Guterres told reporters on Thursday that the UN is “actively engaged” to improve Russia’s grain and fertilizer exports, “We believe that it’s necessary to create a system of mutual guarantee — guarantee that the Russian Federation is able to overcome difficulties that still exist, even if many have been solved, and at the same time guarantees that we that we will have the restoration of the Black Sea initiative.”

But Russian Foreign Minister Sergey Lavrov said dismissed the proposals as a “workaround” that does not create a real solution to the problem.

The Foreign Ministry added in a statement:

Instead of actual exemptions from sanctions, all Russia got was a new dose of promises from the UN Secretariat. These recent proposals do not contain any new elements and cannot serve as a foundation for making any tangible progress in terms of bringing our agricultural exports back to normal.

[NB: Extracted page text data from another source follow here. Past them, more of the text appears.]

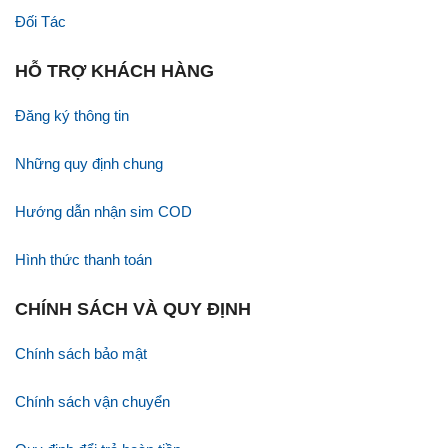
Đối Tác
HỖ TRỢ KHÁCH HÀNG
Đăng ký thông tin
Những quy định chung
Hướng dẫn nhận sim COD
Hình thức thanh toán
CHÍNH SÁCH VÀ QUY ĐỊNH
Chính sách bảo mật
Chính sách vận chuyển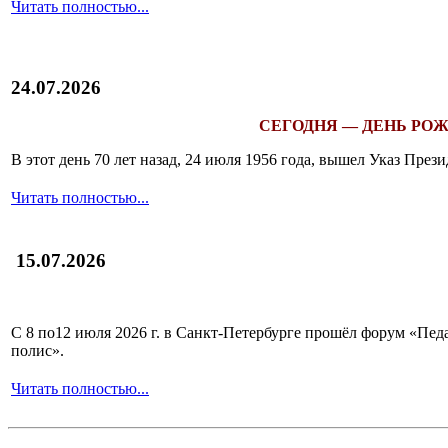
Читать полностью...
24.07.2026
СЕГОДНЯ — ДЕНЬ РОЖ
В этот день 70 лет назад, 24 июля 1956 года, вышел Указ Пр
Читать полностью...
15.07.2026
С 8 по12 июля 2026 г. в Санкт-Петербурге прошёл форум «П
полис».
Читать полностью...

Guterres, speaking on the sidelines of the Association of South East Asian Nations summit in Indonesia, described how Russia was threatening grain supplies not only with the blockade but also with missile and drone strikes on Ukraine’s ports.

“The difficulties we are facing to get the goodwill of the other partners around the world are dramatically increased when the Russian Federation bombs harbor installations and warehouses of grain,” Guterres said.

A “Protected Grain Corridor” in the Black Sea?

On Thursday, Ukraine submitted an official proposal to Turkey for a protected grain corridor in the Black Sea.

Kyiv’s Ambassador to Turkey, Vasyl Bodnar, noted that cargo vessels are already breaking the Russian blockade. He said the ships are sailing through the territorial waters of Romania, Bulgaria, and Turkey without restrictions.

At least four vessels have passed through the temporary corridor since August 16.

UK insurance firm Lloyd’s of London has confirmed that it is in discussion with the UN to provide coverage for shipments, and
Ukraine Economy Minister Yulia Svyrydenko said grain is being moved through Croatian ports.

On Friday, Russia attacked port infrastructure in the Odesa region for the fifth time in six days, launching 20 drones. The Ukraine Air Force said 16 were downed.

But Ukraine Prime Minister Denys Shmyhal assured that Kyiv will use Danube River ports to ship humanitarian aid to African and Asian countries.

This is our contribution to global food security. We are working with the UN and our other partners to fully restore agricultural exports from Ukraine and finally unblock our Black Sea ports.